The problem> Nothing after the line containing "Rendered at 1241 by 1754 pixels." belongs in the answer; write out exactly every line from the start of the material up to it, including it.

━━━ The data

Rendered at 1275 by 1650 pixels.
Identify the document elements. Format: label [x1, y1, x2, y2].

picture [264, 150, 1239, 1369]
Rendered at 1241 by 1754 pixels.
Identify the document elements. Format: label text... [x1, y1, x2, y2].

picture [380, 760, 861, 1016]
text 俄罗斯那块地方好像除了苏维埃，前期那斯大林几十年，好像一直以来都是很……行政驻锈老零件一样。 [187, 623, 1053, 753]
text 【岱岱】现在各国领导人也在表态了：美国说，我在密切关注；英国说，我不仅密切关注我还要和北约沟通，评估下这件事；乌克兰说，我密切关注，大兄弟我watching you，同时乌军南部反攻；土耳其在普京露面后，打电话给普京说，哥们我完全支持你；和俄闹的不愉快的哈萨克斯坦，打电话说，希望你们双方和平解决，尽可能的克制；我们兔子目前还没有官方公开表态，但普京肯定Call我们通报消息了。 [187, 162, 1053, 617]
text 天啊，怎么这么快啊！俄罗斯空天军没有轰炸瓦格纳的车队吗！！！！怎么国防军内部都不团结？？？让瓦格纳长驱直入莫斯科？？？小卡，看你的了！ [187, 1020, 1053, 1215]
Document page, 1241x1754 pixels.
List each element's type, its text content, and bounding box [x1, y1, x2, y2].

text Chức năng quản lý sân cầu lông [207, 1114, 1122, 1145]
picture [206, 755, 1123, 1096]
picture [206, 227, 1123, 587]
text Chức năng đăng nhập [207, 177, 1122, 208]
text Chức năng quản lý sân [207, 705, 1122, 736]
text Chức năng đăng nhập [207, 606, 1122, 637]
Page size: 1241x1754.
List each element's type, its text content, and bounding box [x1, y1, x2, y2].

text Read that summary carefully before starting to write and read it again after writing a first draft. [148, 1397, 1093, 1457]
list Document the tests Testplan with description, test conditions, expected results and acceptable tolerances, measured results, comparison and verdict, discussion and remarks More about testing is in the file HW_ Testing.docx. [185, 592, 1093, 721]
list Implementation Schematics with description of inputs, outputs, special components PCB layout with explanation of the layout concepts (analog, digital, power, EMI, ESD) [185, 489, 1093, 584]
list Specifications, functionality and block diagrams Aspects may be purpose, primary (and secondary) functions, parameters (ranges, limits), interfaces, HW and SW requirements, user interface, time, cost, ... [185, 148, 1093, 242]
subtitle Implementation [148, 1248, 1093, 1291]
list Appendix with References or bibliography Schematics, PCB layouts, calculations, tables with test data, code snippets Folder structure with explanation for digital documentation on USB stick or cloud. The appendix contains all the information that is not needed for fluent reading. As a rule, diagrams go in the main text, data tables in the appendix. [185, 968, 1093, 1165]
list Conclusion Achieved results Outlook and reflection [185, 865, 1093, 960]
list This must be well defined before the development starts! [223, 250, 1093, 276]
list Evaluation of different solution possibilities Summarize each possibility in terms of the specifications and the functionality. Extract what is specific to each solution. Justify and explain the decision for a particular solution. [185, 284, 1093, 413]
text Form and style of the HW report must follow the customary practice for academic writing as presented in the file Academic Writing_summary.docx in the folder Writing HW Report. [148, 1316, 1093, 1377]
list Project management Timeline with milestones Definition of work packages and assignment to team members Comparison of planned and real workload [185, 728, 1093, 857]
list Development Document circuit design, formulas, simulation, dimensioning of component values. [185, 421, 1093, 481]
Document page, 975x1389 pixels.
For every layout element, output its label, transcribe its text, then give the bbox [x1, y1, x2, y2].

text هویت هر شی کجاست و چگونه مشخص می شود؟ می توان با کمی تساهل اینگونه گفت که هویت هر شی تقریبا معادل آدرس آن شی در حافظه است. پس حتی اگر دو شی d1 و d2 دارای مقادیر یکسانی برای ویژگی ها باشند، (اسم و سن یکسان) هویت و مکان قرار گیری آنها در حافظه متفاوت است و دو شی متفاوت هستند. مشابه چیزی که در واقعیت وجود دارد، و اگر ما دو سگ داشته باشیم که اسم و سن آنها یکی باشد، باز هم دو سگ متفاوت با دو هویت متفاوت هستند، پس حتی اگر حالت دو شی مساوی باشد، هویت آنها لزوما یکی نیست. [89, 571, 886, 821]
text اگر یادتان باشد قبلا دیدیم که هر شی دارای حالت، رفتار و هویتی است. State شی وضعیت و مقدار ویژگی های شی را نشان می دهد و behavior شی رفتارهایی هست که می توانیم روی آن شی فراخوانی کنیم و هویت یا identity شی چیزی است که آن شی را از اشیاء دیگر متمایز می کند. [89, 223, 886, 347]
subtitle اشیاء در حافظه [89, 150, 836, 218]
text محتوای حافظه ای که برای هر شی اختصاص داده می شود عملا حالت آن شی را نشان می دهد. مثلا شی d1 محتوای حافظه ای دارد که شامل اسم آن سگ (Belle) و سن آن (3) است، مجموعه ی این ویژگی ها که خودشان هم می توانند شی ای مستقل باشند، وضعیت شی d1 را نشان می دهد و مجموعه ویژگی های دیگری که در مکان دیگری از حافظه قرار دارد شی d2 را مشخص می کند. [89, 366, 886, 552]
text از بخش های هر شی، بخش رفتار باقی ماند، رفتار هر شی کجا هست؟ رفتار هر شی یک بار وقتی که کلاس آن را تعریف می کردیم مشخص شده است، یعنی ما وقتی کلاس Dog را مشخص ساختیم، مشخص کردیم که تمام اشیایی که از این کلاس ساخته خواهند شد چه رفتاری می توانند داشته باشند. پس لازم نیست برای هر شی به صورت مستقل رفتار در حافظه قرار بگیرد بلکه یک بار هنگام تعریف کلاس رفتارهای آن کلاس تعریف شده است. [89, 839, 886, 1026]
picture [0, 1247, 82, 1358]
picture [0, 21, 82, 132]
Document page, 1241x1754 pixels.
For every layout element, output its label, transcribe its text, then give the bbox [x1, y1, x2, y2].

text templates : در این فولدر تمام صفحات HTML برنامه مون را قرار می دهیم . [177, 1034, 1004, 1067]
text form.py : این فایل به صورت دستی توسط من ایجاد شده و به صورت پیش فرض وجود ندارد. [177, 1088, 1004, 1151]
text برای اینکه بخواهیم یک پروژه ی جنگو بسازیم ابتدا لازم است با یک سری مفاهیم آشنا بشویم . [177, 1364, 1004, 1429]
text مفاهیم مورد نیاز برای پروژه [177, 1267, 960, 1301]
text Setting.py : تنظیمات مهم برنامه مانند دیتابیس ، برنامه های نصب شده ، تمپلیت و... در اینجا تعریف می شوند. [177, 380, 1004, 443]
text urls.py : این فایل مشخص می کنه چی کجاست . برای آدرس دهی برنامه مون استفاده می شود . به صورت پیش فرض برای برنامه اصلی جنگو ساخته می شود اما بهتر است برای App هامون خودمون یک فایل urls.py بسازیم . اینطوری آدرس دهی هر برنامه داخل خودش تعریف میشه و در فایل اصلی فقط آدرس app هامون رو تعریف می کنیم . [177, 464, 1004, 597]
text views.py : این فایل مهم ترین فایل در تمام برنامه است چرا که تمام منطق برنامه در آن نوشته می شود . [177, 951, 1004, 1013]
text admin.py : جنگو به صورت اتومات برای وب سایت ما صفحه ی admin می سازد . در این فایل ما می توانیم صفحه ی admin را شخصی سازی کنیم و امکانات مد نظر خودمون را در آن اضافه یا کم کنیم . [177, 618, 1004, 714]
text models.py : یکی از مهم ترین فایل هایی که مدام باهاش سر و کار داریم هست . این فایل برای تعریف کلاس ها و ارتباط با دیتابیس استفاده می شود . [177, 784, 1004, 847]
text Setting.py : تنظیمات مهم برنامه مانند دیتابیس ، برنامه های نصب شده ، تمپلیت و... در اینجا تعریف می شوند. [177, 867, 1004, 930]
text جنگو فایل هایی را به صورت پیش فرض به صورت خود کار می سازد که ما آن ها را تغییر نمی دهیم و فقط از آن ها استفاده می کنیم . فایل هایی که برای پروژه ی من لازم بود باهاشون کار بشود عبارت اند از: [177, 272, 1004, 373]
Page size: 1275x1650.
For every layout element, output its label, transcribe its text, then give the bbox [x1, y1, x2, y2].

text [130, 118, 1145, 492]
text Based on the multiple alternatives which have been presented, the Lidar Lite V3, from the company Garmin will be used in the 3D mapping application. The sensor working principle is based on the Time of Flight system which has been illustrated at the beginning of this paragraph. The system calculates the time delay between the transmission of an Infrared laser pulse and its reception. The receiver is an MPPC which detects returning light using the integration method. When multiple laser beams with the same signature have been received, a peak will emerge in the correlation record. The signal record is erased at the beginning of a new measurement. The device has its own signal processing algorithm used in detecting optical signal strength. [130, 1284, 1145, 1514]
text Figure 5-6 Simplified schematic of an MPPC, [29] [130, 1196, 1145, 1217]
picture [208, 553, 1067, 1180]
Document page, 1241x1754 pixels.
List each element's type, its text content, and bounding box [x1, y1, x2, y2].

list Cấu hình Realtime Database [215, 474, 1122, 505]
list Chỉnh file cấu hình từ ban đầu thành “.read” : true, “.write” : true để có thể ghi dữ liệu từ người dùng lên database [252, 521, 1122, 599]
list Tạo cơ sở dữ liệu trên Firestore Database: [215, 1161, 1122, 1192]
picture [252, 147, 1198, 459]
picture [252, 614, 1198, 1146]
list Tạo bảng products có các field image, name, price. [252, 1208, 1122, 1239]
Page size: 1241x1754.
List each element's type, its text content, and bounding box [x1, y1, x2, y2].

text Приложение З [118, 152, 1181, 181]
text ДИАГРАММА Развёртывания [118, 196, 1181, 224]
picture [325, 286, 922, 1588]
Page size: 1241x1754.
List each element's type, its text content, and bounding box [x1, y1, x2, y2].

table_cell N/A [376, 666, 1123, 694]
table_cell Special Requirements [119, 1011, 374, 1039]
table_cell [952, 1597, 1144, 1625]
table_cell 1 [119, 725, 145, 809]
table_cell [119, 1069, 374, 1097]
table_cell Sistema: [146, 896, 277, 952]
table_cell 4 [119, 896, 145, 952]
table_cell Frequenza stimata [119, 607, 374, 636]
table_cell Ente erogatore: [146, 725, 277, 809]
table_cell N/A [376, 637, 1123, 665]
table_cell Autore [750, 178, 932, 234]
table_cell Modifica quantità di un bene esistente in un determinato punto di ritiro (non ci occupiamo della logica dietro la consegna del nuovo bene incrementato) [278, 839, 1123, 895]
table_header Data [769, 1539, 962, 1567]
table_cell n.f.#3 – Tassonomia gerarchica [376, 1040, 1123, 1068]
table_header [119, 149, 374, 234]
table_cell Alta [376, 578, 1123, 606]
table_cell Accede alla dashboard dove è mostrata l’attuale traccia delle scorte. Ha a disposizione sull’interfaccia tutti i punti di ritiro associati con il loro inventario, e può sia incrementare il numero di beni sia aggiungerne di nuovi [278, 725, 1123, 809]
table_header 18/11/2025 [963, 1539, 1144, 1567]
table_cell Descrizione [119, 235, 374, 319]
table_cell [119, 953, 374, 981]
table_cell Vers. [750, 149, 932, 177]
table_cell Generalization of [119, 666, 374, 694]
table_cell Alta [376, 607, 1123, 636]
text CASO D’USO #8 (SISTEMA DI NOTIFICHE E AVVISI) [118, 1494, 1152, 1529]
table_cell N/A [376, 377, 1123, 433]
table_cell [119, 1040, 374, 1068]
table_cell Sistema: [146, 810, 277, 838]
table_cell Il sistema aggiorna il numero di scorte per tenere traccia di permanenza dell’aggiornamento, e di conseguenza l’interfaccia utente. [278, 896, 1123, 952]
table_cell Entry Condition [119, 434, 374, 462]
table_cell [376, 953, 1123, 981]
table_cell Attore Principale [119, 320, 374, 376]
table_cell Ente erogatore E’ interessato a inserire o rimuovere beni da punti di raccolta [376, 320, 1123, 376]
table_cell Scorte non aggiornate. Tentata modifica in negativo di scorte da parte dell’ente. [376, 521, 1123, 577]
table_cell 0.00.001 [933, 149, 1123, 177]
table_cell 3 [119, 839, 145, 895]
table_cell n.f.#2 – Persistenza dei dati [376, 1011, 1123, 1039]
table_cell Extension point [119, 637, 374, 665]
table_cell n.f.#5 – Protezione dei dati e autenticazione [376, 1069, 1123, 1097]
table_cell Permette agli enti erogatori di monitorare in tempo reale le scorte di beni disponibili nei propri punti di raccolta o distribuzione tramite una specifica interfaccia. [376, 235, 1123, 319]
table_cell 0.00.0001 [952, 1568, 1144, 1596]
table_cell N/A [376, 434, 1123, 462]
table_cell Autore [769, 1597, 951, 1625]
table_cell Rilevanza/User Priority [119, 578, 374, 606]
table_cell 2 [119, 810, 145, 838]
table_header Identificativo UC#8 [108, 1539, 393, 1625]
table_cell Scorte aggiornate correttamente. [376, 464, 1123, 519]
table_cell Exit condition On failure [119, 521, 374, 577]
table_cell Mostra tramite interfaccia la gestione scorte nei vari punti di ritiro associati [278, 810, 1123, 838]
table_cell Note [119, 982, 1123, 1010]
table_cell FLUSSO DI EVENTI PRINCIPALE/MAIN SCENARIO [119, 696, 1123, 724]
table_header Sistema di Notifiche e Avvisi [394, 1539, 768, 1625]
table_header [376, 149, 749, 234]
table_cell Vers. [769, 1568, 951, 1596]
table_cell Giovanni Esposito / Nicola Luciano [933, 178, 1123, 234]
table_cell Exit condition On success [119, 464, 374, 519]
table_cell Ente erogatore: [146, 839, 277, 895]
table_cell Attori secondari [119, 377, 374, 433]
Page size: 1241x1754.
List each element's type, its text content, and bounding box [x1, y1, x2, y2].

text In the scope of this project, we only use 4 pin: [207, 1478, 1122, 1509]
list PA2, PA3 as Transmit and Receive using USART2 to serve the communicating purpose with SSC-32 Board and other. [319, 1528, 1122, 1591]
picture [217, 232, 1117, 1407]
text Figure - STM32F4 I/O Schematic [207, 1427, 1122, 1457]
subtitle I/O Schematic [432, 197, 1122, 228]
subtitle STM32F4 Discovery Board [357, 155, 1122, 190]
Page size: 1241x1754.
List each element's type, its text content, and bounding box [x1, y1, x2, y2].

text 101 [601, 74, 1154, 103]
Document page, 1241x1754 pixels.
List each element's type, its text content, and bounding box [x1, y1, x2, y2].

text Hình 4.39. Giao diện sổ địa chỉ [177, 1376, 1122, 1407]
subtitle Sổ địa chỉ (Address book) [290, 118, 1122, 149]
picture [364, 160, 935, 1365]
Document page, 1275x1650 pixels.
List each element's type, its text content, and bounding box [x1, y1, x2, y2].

━━━━━━

Result for this exercise>
Rendered at 1275 by 1650 pixels.
Identify the document elements. Format: label [x1, y1, x2, y2].

picture [264, 150, 1239, 1369]
Rendered at 1241 by 1754 pixels.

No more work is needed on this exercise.